The result is shown in Table 7. We find that the proposed method uses low-frequency words instead of high-frequency words in the training corpus. This result suggests that the proposed method works well despite the fact that the encoder of the proposed method encounters more <unk> than the baseline. This is because the proposed method excludes words that may interfere with the learning of encoder-decoder models.

Second, we conduct an analysis of the POS of the words in GEC to find why increasing OOV improves the learning of encoder-decoder models. Specifically, we apply POS tagging to the training corpus and calculate the occurrence of the POS of the words only included in the baseline or PPMI. We use NLTK as a POS tagger.

Table 8 shows the result. It is observed that NOUN is the most affected POS by the proposed method and becomes often represented by <unk>. NOUN words in the vocabulary of the baseline contain some non-English words, such as Japanese or Korean. These words should be treated as OOV but the baseline fails to exclude them using only the frequency. According to Table 8, NUM is also affected by the proposed method. NUM words of the baseline include a simple numeral such as “119”, in addition to incorrectly segmented numerals such as “514&objID”. This word appears 25 times in the training corpus owing to the noisy nature of Lang-8. We suppose that the proposed method excludes these noisy words and has a positive effect on training.

POS baseline PPMI ALL
NOUN 92,693 44,472 4,644,478
VERB 11,066 10,099 3,597,895
PRON 127 107 1,869,422
ADP 626 685 1,836,193
DET 128 202 1,473,391
ADJ 13,855 12,270 1,429,056
ADV 2,032 1,688 931,763
PRT 319 75 615,817
CONJ 62 28 537,346
PUNCT 110 11 223,573
NUM 5,585 299 207,487
OTHER 281 67 5,209
Total 126,884 70,003 17,371,630
Table 8: Number of the POS of words only included in the baseline or PPMI.

7 Conclusion

In this paper, we proposed an OOV filtering method, which considers word co-occurrence information for encoder-decoder models. Unlike conventional OOV handling, this graph-based method selects the words that are more suitable for learning encoder models by considering contextual information. This method is effective for not only machine translation but also grammatical error correction.
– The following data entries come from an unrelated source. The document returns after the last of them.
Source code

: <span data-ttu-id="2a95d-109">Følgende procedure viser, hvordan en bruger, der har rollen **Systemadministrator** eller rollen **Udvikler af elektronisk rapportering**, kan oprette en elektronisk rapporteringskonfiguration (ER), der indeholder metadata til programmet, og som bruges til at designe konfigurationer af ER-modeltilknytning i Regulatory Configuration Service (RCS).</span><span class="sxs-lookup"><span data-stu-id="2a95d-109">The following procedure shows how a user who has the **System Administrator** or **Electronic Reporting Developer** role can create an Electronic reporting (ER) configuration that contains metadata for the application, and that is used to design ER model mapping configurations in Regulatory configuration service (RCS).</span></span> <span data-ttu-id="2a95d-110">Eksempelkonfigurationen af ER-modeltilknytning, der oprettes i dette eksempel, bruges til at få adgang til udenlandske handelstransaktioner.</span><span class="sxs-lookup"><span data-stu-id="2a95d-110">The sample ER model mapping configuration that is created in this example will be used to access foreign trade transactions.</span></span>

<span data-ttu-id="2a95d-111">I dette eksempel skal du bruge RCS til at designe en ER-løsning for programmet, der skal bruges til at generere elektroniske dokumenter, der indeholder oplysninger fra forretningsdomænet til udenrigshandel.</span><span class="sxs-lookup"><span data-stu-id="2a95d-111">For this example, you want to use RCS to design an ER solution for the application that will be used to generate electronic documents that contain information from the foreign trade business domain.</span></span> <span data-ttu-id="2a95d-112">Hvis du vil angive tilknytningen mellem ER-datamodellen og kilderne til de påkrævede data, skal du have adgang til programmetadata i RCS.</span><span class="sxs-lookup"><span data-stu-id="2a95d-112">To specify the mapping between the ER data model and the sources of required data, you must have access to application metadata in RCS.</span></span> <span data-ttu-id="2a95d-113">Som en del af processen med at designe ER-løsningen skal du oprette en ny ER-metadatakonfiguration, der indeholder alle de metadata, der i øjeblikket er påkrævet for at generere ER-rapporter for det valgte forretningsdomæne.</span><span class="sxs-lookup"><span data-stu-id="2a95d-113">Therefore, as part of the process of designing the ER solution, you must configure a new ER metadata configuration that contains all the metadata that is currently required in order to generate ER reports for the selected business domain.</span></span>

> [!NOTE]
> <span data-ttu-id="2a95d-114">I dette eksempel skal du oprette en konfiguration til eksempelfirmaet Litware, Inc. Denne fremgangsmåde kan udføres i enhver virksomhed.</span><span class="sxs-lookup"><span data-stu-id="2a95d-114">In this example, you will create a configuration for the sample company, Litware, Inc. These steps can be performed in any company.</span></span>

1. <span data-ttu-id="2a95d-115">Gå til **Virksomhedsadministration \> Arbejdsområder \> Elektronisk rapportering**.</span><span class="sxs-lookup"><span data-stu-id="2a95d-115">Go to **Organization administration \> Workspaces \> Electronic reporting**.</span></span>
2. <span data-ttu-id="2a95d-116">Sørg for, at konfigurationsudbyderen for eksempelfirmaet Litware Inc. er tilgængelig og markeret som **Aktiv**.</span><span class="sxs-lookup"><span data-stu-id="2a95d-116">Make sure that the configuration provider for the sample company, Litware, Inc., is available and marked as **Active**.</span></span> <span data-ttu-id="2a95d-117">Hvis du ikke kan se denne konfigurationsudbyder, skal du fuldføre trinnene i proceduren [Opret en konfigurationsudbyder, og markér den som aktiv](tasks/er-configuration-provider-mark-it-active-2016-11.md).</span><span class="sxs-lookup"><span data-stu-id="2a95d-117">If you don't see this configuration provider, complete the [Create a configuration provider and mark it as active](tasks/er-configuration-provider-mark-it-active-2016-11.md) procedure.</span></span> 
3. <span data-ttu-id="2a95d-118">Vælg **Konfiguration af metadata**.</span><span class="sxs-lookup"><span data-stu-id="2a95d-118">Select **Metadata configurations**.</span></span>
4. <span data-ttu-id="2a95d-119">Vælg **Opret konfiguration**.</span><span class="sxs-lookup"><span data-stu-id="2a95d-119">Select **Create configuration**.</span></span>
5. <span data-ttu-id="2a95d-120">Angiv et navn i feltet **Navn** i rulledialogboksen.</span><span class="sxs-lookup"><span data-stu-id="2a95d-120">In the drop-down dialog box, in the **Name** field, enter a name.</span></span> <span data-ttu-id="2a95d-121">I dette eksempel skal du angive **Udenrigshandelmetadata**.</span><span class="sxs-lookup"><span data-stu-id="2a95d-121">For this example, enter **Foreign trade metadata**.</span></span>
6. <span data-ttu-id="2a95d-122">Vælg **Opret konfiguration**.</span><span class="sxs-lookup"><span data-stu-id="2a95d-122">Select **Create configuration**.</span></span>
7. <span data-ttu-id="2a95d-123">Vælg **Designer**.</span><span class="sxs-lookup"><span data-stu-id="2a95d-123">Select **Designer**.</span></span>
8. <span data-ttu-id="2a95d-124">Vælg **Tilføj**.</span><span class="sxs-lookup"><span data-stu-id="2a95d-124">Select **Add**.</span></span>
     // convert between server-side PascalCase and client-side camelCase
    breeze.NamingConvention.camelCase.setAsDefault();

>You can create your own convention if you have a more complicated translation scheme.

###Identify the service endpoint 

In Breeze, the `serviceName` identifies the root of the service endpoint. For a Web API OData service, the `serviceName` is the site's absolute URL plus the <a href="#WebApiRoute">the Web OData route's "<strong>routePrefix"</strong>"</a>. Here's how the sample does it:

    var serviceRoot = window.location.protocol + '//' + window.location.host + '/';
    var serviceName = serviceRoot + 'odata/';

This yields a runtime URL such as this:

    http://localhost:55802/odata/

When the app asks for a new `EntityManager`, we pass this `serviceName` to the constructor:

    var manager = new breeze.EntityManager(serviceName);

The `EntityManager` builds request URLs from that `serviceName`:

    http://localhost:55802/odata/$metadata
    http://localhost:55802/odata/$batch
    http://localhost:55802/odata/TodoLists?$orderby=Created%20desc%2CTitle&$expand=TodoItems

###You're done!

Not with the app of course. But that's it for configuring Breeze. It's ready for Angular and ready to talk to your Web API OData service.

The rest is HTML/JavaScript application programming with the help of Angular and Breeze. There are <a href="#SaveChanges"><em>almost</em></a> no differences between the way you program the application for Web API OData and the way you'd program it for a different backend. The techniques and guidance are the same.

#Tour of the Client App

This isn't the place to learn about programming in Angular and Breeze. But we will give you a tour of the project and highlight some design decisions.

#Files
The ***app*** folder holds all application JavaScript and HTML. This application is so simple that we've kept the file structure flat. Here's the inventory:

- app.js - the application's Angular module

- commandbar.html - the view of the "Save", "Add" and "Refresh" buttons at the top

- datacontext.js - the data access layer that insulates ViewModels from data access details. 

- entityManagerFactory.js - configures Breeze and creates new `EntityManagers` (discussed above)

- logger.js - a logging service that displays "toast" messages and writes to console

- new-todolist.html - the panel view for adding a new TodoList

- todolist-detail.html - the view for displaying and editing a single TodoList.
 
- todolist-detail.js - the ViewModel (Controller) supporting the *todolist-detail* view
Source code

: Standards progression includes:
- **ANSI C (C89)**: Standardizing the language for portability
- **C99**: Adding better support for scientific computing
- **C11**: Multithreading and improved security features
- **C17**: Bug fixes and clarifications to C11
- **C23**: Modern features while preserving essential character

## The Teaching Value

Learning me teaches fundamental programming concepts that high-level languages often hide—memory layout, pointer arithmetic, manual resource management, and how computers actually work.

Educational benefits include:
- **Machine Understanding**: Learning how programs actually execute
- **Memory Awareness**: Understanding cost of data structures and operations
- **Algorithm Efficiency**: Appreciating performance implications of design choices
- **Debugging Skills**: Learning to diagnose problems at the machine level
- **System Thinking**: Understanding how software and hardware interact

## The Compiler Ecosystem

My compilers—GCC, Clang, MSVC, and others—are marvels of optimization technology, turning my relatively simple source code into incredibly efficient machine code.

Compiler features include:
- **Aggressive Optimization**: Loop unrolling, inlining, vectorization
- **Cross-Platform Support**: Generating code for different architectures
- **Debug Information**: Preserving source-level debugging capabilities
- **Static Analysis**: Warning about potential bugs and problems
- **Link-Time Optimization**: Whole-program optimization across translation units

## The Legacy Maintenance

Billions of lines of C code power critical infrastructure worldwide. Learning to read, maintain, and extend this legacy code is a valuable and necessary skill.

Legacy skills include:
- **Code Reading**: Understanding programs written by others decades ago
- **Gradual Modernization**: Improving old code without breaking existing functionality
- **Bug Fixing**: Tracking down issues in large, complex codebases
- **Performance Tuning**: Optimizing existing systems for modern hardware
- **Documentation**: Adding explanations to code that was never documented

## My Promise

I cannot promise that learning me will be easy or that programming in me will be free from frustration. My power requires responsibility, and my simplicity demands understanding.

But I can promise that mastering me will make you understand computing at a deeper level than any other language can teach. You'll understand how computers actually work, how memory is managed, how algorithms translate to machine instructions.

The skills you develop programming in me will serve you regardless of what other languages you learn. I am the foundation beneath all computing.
This study employed a symmetric matrix (similar to skip-gram with negative sampling) to express relationships between words. In future research, we will develop this method by using vocabulary obtained by designing an asymmetric matrix to incorporate syntactic relations.


We thank Yangyang Xi of Lang-8, Inc. for allowing us to use the Lang-8 learner corpus. We also thank Masahiro Kaneko and anonymous reviewers for their insightful comments.